Revision
Reworking writing at the structural and conceptual level to improve ideas and organization.
Also known as: Rewriting, Structural editing, Content revision
Category: Techniques
Tags: writing, processes, improvement, structure, craft
Explanation
Revision is the writing stage focused on reworking content at the structural and conceptual level - improving ideas, argument, organization, and flow between sections. It's bigger-picture work than editing (which focuses on sentences). Revision addresses: ideas (is the argument sound? are key points missing?), structure (is the organization logical? does the order work?), focus (is there a clear throughline? does everything serve the purpose?), and depth (are claims supported? is treatment thorough enough?).
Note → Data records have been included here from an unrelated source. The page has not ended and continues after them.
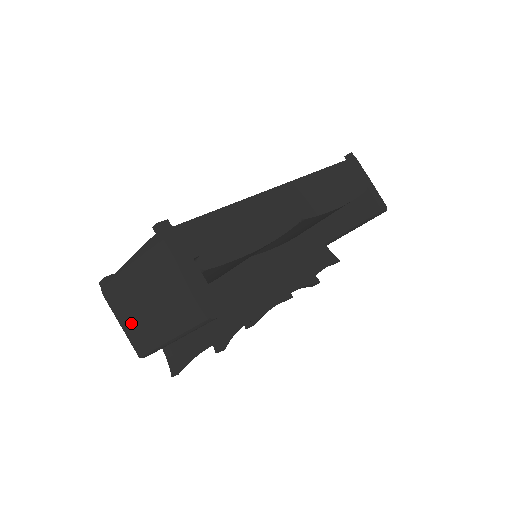
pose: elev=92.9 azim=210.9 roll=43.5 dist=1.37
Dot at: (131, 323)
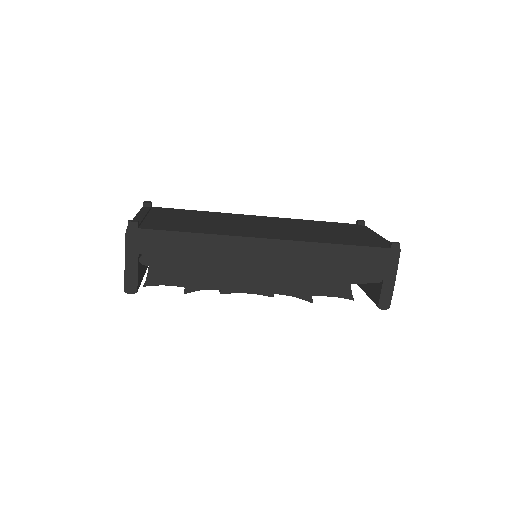
Dot at: occluded
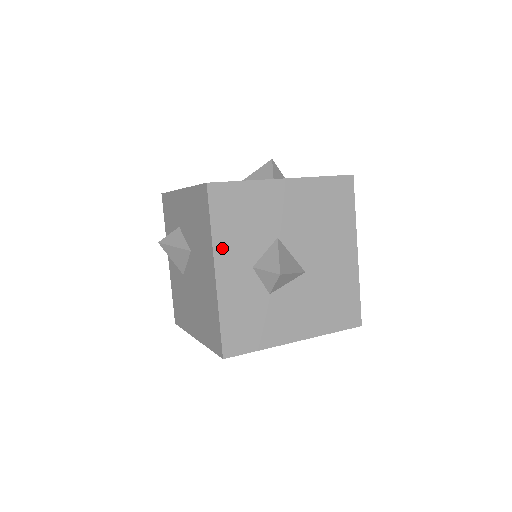
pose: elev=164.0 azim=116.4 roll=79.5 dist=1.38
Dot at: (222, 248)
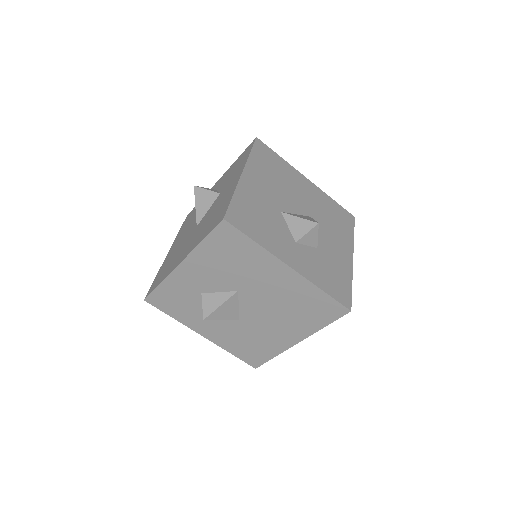
Dot at: (275, 249)
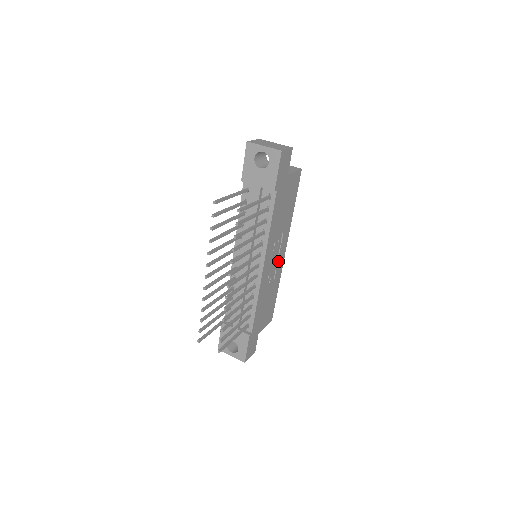
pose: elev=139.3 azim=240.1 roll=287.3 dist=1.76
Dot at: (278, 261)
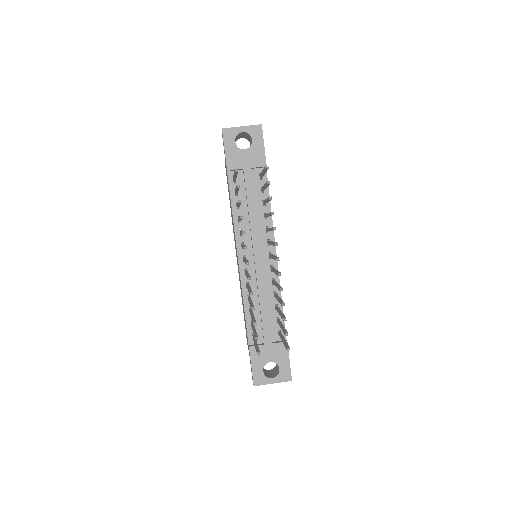
Dot at: occluded
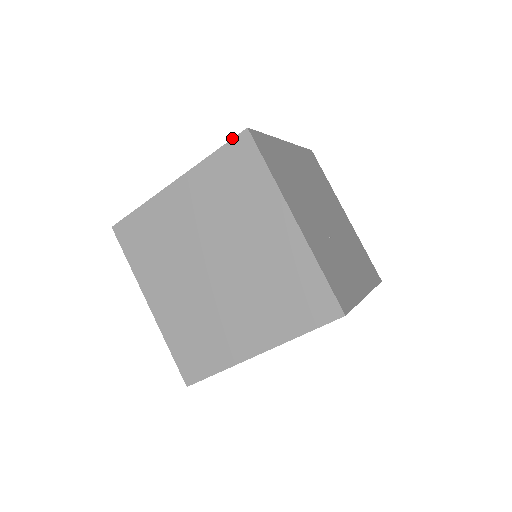
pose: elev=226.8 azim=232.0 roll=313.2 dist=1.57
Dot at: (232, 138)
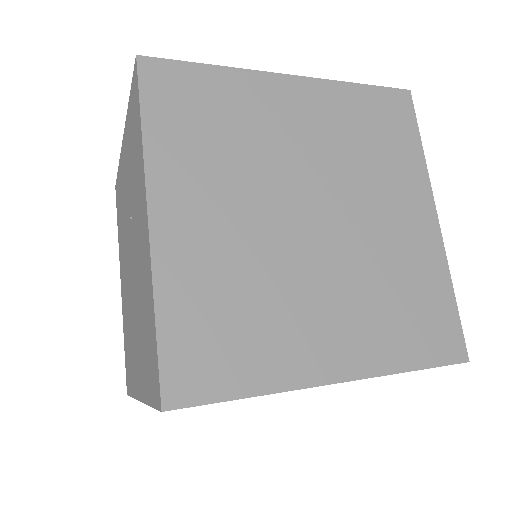
Dot at: occluded
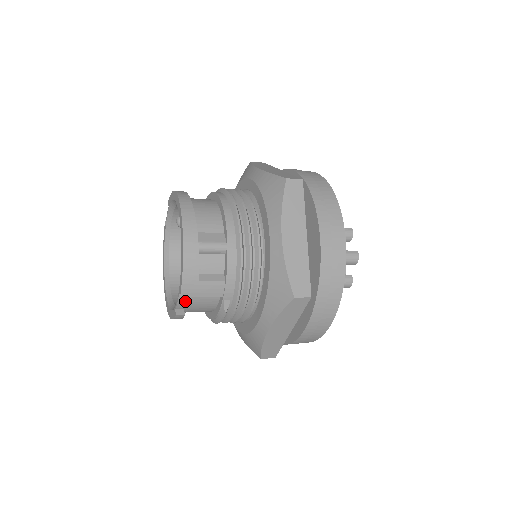
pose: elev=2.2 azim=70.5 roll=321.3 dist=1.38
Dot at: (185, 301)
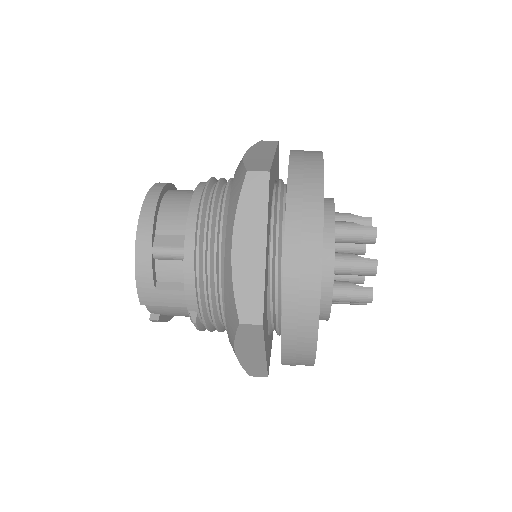
Dot at: (154, 307)
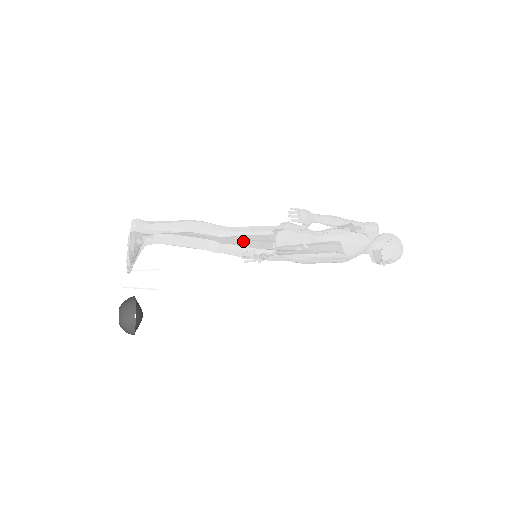
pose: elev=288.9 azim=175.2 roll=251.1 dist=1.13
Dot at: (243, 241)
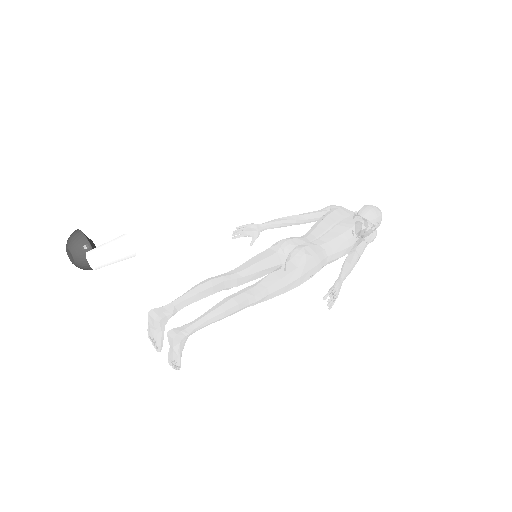
Dot at: (269, 298)
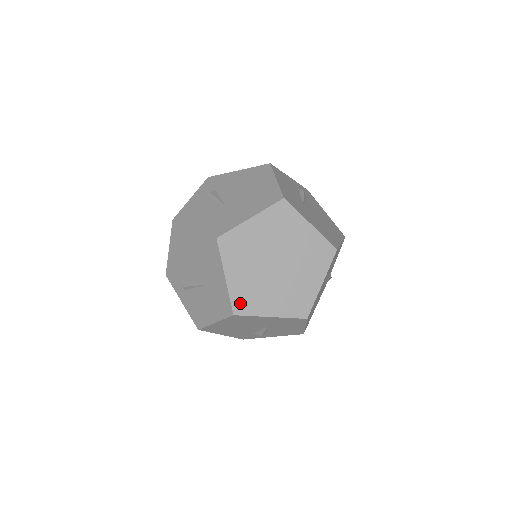
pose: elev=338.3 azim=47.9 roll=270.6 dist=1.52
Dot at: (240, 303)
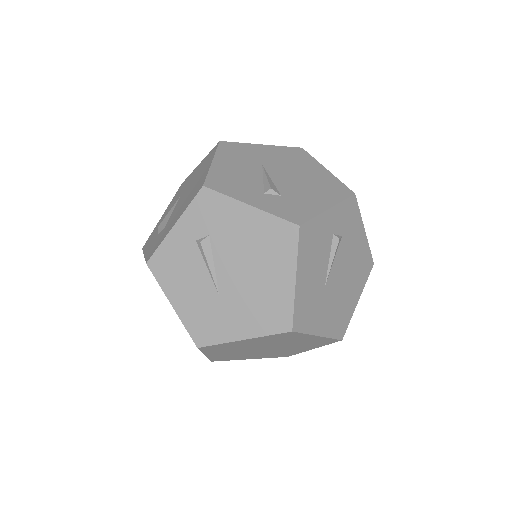
Dot at: (219, 359)
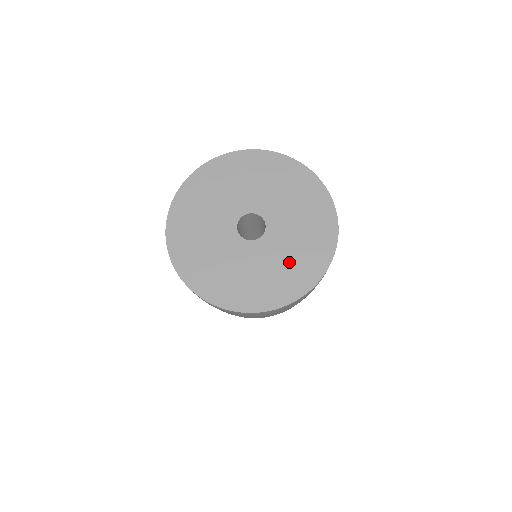
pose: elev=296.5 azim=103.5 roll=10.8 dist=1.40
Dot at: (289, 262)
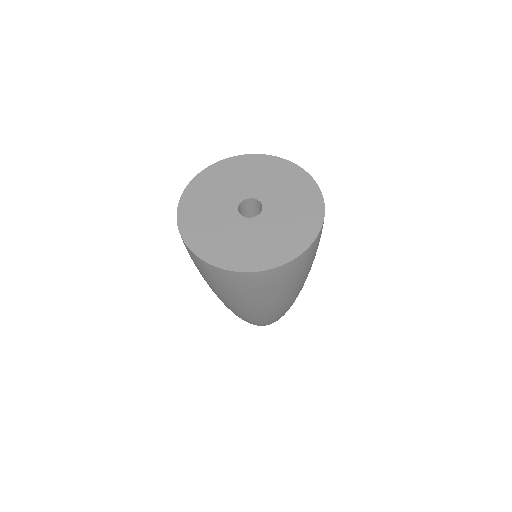
Dot at: (291, 222)
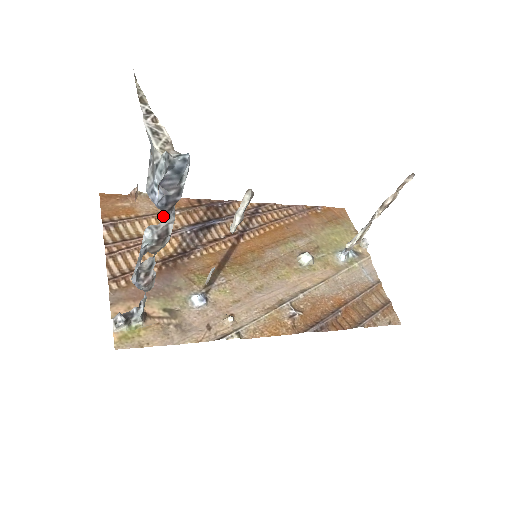
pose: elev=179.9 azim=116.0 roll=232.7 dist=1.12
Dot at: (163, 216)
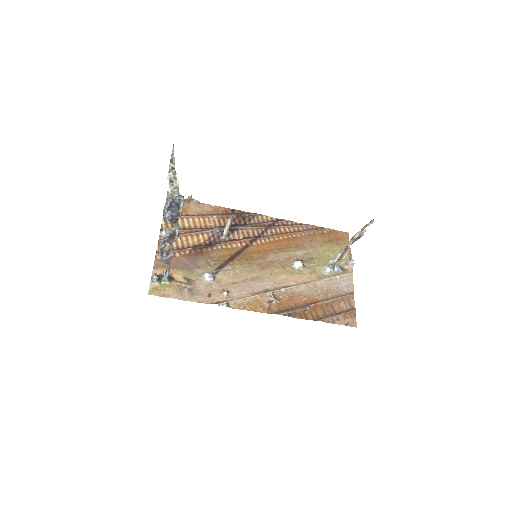
Dot at: (204, 217)
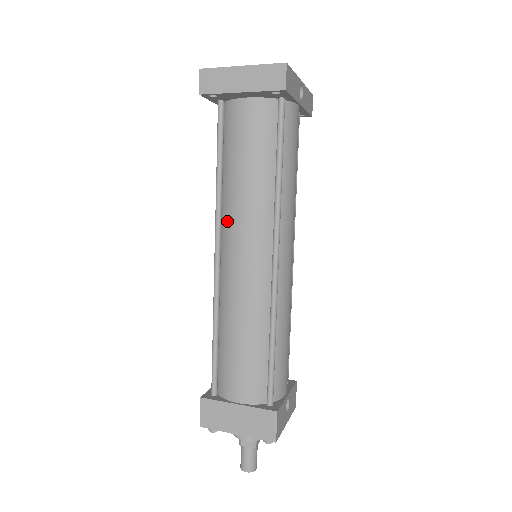
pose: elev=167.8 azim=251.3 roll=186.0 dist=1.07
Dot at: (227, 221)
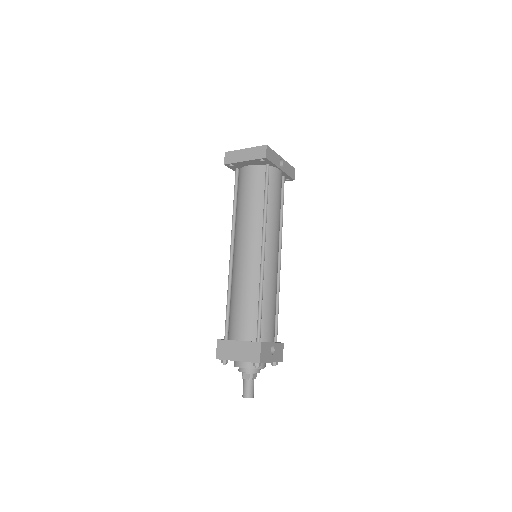
Dot at: (237, 232)
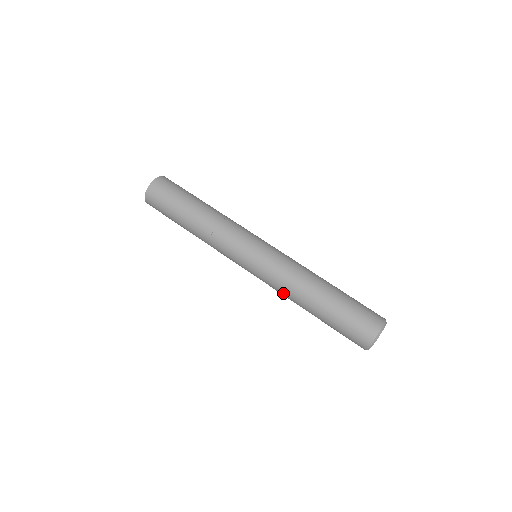
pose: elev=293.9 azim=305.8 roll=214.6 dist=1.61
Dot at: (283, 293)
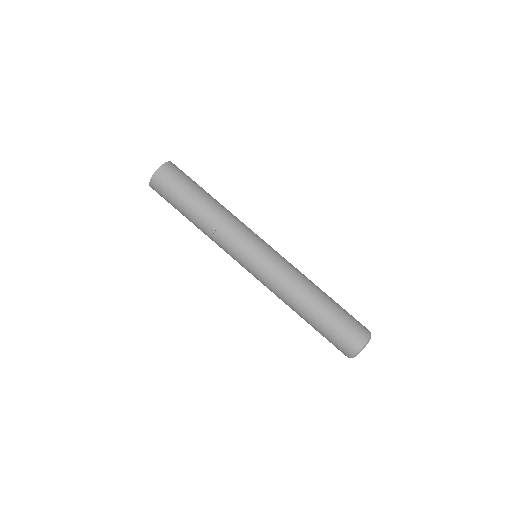
Dot at: (285, 289)
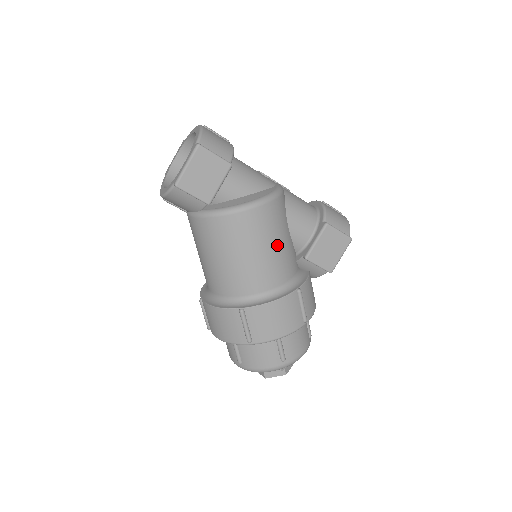
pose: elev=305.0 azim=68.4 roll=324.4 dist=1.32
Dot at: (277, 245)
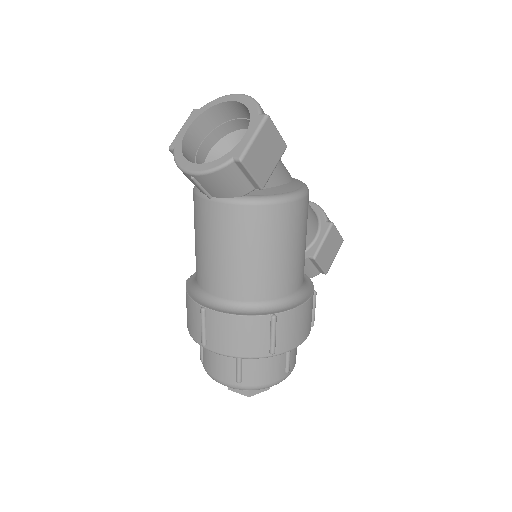
Dot at: (305, 242)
Revision requires: distance (time away from the draft), fresh perspective (reading as if new to the content), and willingness to change (not just tweak but rethink). Revision actions: reordering sections, cutting unnecessary material, expanding underdeveloped parts, strengthening weak arguments, and clarifying the central point. The revision mindset: nothing is sacred - be willing to delete pages, rewrite sections, and restructure completely. Good revision often means significant changes, not minor adjustments. Revision sequence: typically address structural issues before line editing (why polish sentences you might cut?). For knowledge workers, skilled revision transforms rough drafts into coherent, compelling pieces through thoughtful restructuring and development of ideas.